LA PAZ – Bolivia opened Monday the country’s first divided highway, which runs across the Altiplano to connect the provinces of La Paz and Oruro.
“We’re making history,” Bolivian President Evo Morales said at the inauguration of this infrastructure project, whose construction began four years ago and which consists of three stretches of road that add up to a total of 203 kilometers (126 miles).
The second stretch was laid by Spain’s Corsan Corviam company.
The construction cost $312.5 million, 80 percent of which was financed by a loan from the Development Bank of Latin America-CAF.

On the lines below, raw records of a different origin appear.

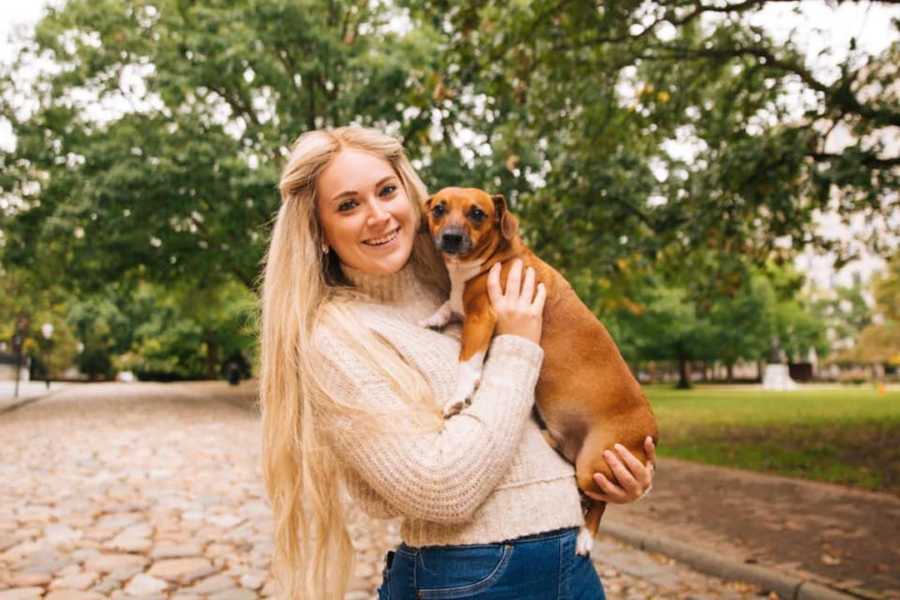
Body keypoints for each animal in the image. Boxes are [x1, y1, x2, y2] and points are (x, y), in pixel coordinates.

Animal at [422, 186, 660, 552]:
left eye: (477, 213)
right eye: (438, 209)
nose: (451, 237)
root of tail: (651, 430)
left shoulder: (481, 320)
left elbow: (467, 362)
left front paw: (459, 398)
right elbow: (449, 304)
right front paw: (436, 315)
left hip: (595, 465)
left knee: (598, 501)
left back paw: (585, 538)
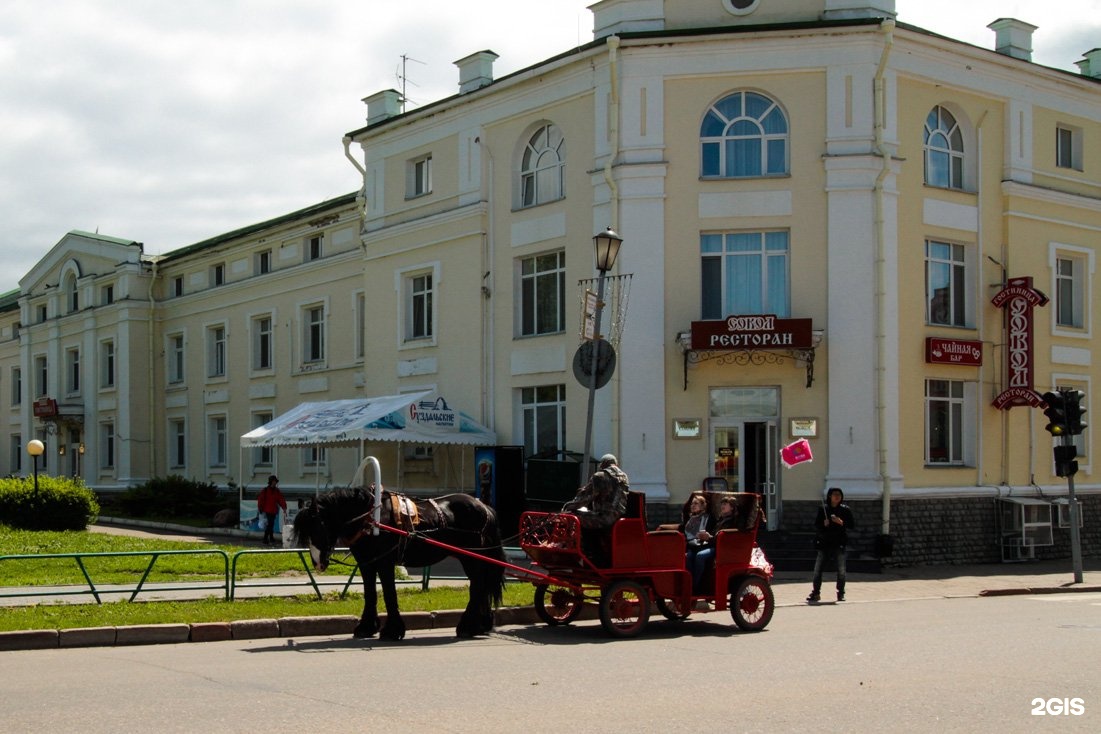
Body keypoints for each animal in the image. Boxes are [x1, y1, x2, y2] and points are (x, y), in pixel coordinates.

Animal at [288, 490, 504, 638]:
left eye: (317, 528)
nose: (317, 563)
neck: (371, 519)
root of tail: (484, 507)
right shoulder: (367, 564)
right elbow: (370, 594)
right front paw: (366, 627)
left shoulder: (385, 563)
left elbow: (389, 594)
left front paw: (392, 630)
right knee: (481, 585)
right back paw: (481, 624)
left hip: (471, 558)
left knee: (477, 586)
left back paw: (467, 626)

The president expressed confidence that with this new highway there will be fewer accidents and “fewer deaths,” since the old road between the two regions was one of the most dangerous in the country.
During his address, Morales slammed a number of community leaders and mayors in municipalities along the highway, who caused delays to its completion by organizing roadblocks hindering the construction company’s access to the materials it needed.

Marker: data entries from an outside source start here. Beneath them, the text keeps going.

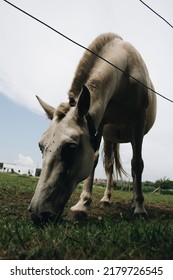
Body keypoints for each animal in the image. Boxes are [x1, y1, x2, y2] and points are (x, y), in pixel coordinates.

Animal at [28, 32, 155, 225]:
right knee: (109, 168)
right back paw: (106, 199)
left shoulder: (138, 122)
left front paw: (140, 208)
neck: (125, 72)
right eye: (41, 146)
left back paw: (134, 201)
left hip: (134, 135)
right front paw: (82, 206)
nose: (37, 213)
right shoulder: (100, 123)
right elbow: (94, 161)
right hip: (110, 138)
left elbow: (137, 164)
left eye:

“Help us understand – how is it possible that the same people who will benefit from the highway would do everything to keep it from being built?” the president asked.

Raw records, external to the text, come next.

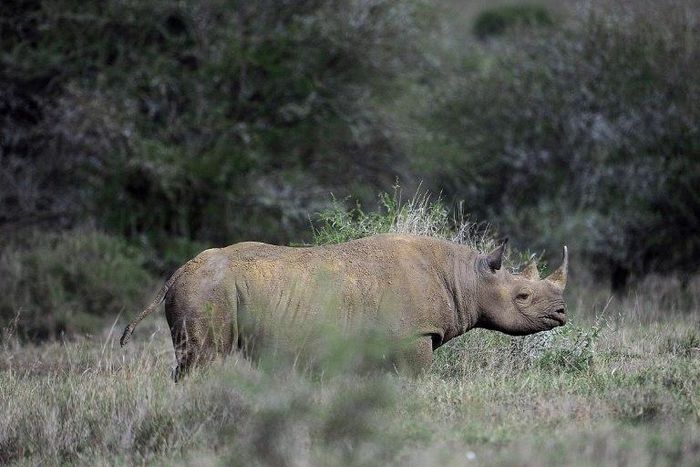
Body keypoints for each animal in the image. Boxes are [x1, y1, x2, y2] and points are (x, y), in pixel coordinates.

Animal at [120, 234, 568, 379]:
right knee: (204, 359)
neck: (468, 277)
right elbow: (417, 379)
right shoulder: (414, 335)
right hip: (207, 289)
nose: (562, 314)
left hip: (206, 286)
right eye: (522, 297)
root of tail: (176, 273)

He also noted that the project forms part of the 15 divided highways scheduled to be built in landlocked Bolivia, and will be part of the corridor between the two oceans that will facilitate the shipping of Bolivian goods from ports on both the Pacific and the Atlantic.
For the inauguration of this infrastructure, authorities organized a caravan with multiple stops and with the participation of Bolivian racing drivers who recently competed in the Dakar Rally.